China and Thucydides’ trap: Graham Allison speaks to UVU

By Isaac Robinson
|
3 min read
Photo credit: AP Photo/Elise Amendola
Feb 28, 2021, 9:53 AM MST |
Last Updated Feb 28, 9:53 AM MST

Noted political scientist and diplomat Graham Allison spoke to UVU students and faculty on Thursday regarding the relationship between the United States and China.

Allison is the director of the Belfer Center for Science and International Affairs at Harvard University. He’s also worked as an advisor in the Department of Defense for every administration since Reagan.  

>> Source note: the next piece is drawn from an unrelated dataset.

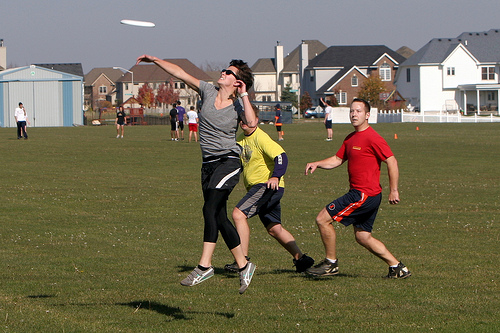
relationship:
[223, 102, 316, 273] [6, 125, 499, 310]
people on field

The term ‘Thucydides’ trap,’ coined by Allison himself, refers to a historical trend which says that when one major power moves to supplant another, war is the outcome more often than not. The historian Thucydides saw this during his record of the Peloponnesian War, when Athens’ growth essentially scared Sparta into war. That conflict created the first Thucydidean rivalry, the same type that the U.S. and China find themselves in today.

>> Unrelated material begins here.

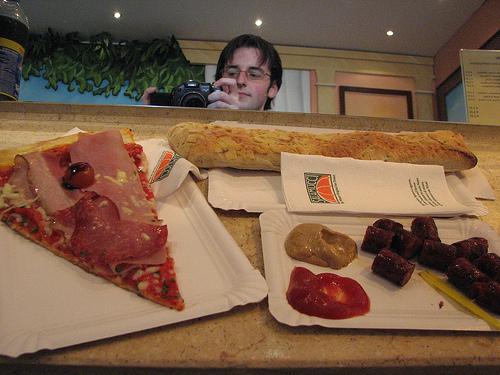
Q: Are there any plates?
A: Yes, there is a plate.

Allison reviewed the two big predicaments in the world today: nuclear and climatological mutually assured destruction. Thanks to nuclear weapons, total war between the U.S. and China would lead to destruction on both sides.

“Nuclear war cannot be won and must never be fought,” former-President Ronald Reagan said, a sentiment echoed by Allison in his lecture.

As far as climate goes, the U.S. and China are first and second in the world in emissions. If one or both powers are unwilling to curb their emissions, we’ll create a biosphere that’s uninhabitable for anyone, Allison said. 

It’s worth noting that Professor Allison said war is not always inevitable in a Thucydidean rivalry; in the Belfer Center’s studies of 16 rivalries, one-quarter ended in coexistence, though the rest broke out in war. 

In talking about how world powers can coexist, Allison brought up a story of a Chinese dynasty and a Mongol horde. Knowing that neither side could win, both sides negotiated a treaty that made them rivals in some arenas, but allies in others. 

He compared this arrangement – which would be ideal for relations between the U.S. and China – to the rivalry between Apple and Samsung. The two companies are fiercely competitive, but Samsung is still the biggest supplier of parts for Apple products. If Samsung were to fail, Apple would be in trouble, thus they are “condemned to be together,” as Allison phrased it.

“Frequently, neither power wants the war,” Allison said. More often, he said, a ‘black swan’ or an unintended accident will trigger war. An example he gave was the assassination of Archduke Franz Ferdinand, which was the last straw that led to World War I.